Adsorption of aqueous phase contaminants of emerging concern by activated carbon: Comparative fixed-bed column study and in situ regeneration methods

This work investigated the adsorption of five model contaminants of emerging concern (CECs) that are released daily in domestic effluents (caffeine, hydrochlorothiazide, saccharin, sulfamethoxazole and sucralose) onto two activated carbons (ACs), in fixed-bed column experiments with different aqueous matrices (ultrapure water, wastewater treatment plant (WWTP) effluent and WWTP effluent pretreated by reverse osmosis and photoperoxidation (reuse water)). The ACs were chemically similar, but AC1 had smaller particles (0.7-1.7 mm) and lower surface area (551 m2 g-1) than AC2 (1.2-2.4 mm and 716 m2 g-1). AC1 had a higher adsorption capacity (qads) for the CECs in the downflow mode. Overall, the qads values of the CECs followed the order: caffeine > sulfamethoxazole > hydrochlorothiazide = saccharin > sucralose.

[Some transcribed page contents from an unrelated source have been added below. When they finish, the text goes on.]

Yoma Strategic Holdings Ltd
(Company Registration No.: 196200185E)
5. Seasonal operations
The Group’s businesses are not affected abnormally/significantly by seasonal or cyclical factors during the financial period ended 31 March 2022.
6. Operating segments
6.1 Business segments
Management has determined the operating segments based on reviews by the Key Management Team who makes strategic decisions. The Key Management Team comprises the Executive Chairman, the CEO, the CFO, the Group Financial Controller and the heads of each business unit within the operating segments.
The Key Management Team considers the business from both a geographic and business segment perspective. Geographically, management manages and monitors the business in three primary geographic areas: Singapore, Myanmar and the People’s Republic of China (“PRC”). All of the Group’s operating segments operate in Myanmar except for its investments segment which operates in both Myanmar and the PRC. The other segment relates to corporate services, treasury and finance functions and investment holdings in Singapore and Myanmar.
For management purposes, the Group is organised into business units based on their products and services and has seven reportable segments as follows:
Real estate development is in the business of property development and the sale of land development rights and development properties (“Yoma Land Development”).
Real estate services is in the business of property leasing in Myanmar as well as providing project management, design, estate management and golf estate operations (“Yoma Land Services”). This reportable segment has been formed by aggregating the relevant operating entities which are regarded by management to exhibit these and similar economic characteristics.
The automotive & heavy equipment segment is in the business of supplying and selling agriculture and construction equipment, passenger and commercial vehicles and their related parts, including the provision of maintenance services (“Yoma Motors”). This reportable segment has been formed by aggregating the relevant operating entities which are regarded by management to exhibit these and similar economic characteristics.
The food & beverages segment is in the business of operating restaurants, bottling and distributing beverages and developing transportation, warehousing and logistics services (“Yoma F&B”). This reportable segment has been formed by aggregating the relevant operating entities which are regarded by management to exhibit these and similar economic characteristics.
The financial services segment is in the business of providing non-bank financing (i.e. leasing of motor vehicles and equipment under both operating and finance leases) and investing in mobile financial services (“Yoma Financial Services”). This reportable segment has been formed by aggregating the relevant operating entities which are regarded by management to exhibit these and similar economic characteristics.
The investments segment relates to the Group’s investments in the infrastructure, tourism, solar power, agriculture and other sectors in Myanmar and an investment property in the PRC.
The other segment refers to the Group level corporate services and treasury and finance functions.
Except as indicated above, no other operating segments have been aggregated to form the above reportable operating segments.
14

In the downflow mode, preferential pathways reduced the hydraulic retention time (HRT) of the fixed-bed column loaded with AC, which reduced the useful lifetime of column and the adsorption capacity. Nevertheless, the adsorption capacity and useful lifetime of the fixed-bed columns remained similar in the upflow mode (no preferential pathways were observed) regardless of the AC used. Since the HRTs were also found to be similar, it was evident that the crucial factor influencing the adsorption of the CECs was the HRT, which played a pivotal role in the overall process becoming evident. Compared to ultrapure water, use of the WWTP effluent reduced qads for all the CECs by up to 4.1 times, while reuse water reduced qads by up to 1.2 times. The AC1 could be in-situ regenerated using ethanol, with a global efficiency of 97.2 %. The results showed the importance of pretreatment techniques and optimization of the operational parameters, such as HRT, for enhancing the useful lifetime and qads of fixed-bed columns.

Automated summary

This study investigates the adsorption capacity of two activated carbons on five model contaminants in different aqueous matrices. The results show that the AC1 has a higher adsorption capacity in the downflow mode, but preferential pathways reduce its useful lifetime. Additionally, the wastewater treatment effluent and pretreated water have a significant impact on the adsorption capacity of the contaminants.